Les différentes formes de maltraitance :
En ce qui concerne les différentes formes de violences commises à l'égard des enfants il faut attendre le sommet de Stockholm, en août 1996, pour arriver, après bien des heures de débats, à en distinguer très clairement trois sortes :
1) Les violences physiques
2) Les violences sexuelles
3) Les violences psychologiques
Les violences physiques :
De toutes les formes de violence, les violences physiques sont celles qui se voit. Elles sont donc plus repérables, plus mesurables, plus facile à identifier.
La maltraitance physique se reconnaît par les traces qu'elle laisse sur le corps de l'enfant : hématomes, brûlures, fracture, et par l'intention effective de l'auteur d'infliger un sévices pour se faire obéir, pour dominer et maîtriser l'autre.
Malgré tout l'enfant va tenter de dissimuler les traces de coups portés sur lui car il ne supporte pas que l'on puisse voir son corps meurtri. L'enfant ne souhaite pas montrer du doigt l'auteur de ces violences surtout quand c'est papa ou maman.
Les adultes doivent donc limiter le poids de la parole comme unique indicateur de souffrance. Il ne faut donc pas attendre que l'enfant s'exprime pour agir !
Les violences sexuelles :
Ce type de violence revêt des formes diverses : de la "haute criminalité" comme dans l'affaire Dutroux à des agressions beaucoup plus légères, plus insidieuses, plus sournoises mais tout aussi traumatisantes.
L'adulte maltraitant profite de sa position de toute-puissance pour imposer à l'enfant un autre langage, son discours, sa domination en matière sexuelle. Il exerce alors un abus d'autorité.

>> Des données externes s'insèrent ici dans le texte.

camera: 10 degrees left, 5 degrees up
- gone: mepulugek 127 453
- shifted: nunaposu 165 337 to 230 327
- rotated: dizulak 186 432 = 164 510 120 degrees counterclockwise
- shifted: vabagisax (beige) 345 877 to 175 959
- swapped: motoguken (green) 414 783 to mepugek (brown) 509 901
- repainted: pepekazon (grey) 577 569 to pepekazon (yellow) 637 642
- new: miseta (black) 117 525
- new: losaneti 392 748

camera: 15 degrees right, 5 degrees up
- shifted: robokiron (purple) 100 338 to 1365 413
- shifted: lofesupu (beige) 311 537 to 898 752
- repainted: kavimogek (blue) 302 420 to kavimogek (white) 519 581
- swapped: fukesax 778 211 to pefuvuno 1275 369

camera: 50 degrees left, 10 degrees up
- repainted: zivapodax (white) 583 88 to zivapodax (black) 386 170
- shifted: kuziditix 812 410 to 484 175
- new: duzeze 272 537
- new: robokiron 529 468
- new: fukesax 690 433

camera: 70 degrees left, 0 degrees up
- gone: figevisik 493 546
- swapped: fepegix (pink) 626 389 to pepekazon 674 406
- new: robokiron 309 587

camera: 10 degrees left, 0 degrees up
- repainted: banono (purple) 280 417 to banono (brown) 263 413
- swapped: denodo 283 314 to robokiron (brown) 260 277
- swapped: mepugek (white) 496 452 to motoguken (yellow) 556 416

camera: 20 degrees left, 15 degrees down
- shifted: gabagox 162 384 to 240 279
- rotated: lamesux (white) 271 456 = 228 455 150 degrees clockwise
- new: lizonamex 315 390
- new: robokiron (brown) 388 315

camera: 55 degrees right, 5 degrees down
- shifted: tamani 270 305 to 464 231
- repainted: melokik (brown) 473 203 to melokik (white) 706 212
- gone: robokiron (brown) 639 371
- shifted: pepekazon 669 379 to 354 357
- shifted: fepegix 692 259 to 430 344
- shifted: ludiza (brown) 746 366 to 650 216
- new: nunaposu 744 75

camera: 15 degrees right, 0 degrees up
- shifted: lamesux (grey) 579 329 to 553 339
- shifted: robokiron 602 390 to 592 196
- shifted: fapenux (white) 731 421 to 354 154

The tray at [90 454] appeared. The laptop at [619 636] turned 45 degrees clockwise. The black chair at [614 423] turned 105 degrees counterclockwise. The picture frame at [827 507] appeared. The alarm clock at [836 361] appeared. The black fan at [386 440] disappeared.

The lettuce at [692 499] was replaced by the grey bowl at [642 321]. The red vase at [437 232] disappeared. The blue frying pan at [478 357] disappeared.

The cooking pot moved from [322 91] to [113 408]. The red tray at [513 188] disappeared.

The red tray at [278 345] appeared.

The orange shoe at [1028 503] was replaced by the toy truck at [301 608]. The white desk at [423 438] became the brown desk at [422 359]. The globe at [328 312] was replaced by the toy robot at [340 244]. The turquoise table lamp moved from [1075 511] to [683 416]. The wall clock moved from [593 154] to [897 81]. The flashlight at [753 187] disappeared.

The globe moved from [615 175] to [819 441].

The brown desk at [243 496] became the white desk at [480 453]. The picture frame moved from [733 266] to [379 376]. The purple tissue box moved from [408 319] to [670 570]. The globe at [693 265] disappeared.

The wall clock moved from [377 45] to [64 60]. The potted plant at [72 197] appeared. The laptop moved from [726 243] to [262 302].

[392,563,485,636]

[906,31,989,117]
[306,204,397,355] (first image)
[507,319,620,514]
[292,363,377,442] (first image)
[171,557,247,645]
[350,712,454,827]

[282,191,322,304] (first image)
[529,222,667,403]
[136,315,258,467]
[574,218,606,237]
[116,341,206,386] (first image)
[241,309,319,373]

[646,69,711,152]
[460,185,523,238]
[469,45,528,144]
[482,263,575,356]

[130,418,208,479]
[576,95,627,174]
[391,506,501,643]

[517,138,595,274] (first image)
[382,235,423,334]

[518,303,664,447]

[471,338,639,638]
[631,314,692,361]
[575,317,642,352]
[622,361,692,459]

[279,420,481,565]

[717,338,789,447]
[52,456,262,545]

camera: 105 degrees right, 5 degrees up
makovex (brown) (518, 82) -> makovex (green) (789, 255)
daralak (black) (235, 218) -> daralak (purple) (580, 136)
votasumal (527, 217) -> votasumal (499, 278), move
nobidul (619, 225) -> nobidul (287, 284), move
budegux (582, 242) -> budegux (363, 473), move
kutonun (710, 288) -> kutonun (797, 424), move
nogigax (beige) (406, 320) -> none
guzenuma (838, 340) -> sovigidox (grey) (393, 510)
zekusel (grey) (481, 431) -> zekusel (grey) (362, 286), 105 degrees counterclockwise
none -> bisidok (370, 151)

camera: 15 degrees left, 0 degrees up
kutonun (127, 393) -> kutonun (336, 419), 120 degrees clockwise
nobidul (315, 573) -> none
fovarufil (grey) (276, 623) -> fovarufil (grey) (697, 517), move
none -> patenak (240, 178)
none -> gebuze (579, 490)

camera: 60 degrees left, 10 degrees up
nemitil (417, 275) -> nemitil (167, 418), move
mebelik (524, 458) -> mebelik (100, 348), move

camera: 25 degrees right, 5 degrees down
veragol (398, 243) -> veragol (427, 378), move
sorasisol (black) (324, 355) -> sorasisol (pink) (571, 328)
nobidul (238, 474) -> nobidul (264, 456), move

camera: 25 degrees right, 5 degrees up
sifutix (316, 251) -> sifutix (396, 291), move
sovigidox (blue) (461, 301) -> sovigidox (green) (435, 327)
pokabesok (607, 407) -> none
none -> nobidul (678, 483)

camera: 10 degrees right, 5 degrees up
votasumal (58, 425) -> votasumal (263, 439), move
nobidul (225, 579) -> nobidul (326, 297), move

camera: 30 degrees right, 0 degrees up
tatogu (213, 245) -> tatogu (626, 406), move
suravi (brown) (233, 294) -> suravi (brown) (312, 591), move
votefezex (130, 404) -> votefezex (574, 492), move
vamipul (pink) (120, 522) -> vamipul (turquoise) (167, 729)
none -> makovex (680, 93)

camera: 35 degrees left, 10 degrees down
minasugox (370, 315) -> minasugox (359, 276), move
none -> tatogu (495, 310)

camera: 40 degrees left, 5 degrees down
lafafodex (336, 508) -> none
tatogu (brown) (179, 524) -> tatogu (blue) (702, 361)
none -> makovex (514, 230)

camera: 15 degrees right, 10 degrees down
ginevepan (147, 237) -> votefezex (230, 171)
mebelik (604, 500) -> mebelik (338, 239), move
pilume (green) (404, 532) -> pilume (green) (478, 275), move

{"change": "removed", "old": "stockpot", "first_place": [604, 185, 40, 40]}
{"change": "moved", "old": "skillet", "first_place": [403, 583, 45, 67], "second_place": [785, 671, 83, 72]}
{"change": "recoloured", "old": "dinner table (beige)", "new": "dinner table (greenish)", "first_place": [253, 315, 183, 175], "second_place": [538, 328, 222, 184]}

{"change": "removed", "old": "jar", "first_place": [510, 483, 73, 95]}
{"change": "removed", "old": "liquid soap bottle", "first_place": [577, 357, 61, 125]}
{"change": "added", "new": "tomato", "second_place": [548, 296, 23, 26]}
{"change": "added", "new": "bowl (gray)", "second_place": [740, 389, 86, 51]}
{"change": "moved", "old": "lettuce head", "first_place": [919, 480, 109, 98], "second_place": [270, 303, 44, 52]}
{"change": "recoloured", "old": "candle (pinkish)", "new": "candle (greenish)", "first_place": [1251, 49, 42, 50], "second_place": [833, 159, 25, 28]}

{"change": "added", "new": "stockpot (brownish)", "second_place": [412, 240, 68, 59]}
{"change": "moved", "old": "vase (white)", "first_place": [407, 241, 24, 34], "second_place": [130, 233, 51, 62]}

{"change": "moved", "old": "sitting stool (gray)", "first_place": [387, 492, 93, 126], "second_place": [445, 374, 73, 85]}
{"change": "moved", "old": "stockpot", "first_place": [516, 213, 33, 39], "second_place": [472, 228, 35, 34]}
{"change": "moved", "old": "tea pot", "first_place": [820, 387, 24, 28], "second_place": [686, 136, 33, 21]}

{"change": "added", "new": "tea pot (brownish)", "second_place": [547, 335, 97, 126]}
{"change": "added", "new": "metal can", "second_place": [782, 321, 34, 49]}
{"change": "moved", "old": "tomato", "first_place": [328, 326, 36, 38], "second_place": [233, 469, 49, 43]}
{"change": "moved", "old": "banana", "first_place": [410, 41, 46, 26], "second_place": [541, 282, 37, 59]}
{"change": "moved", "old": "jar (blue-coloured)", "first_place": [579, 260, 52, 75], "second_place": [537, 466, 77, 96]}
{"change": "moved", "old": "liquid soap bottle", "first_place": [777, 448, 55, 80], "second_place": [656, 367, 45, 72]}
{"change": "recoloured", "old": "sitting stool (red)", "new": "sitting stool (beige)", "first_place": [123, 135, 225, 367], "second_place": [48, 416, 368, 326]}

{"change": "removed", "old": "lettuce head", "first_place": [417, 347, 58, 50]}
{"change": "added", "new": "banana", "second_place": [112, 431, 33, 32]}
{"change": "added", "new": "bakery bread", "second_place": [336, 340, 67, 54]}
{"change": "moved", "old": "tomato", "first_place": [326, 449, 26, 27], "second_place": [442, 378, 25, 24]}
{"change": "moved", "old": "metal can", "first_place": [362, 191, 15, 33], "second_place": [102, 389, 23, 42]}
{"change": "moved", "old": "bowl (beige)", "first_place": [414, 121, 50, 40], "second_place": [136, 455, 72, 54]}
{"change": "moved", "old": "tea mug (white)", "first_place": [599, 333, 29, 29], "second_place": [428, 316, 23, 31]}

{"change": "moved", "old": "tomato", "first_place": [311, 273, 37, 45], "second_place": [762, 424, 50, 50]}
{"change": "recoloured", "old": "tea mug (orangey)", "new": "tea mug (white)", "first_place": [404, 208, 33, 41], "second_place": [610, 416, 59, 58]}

Plus graves encore dans le type de violences sexuelles actuelles des réseaux, véritables organisations sociales, se constituent. En France, en juin 1997, un réseau de trafic de vidéos pédophiles a été démantelé (affaire Toro Bravo). Depuis, de nombreux autres réseaux ont été neutralisés.
Aujourd'hui c'est sur Internet que ce développent ce type de criminalité (voir page consacrée à la pédophilie et à la prostitution des mineurs en France).
Violence psychologiqueLes violences psychologiques :
Définir les violences psychologiques est un exercice compliqué. Pour une situation donnée, les évaluations peuvent être différentes.
Les recherchent débutent en ce domaine. Il est très complexe de cerner cette forme de violence car ce qui est ressenti à présent comme une violence psychologique à l'égard d'un enfant était vécu, il y a encore cinq ou dix ans, comme un comportement social normal d'éducation stricte. Enfermer un enfant dans un placard relevait d'un pratique éducative courante. Aujourd'hui chacun s'accorde à penser que c'est insupportable et qu'il s'agit d'une violence psychologique. Les agressions verbales, les dévalorisations systématiques, les humiliations concernant leur niveau scolaire, leur apparence, leur physique, leurs capacités intellectuelles, bref tout ce qui remet en cause leur intégrité font partie des violences psychologiques.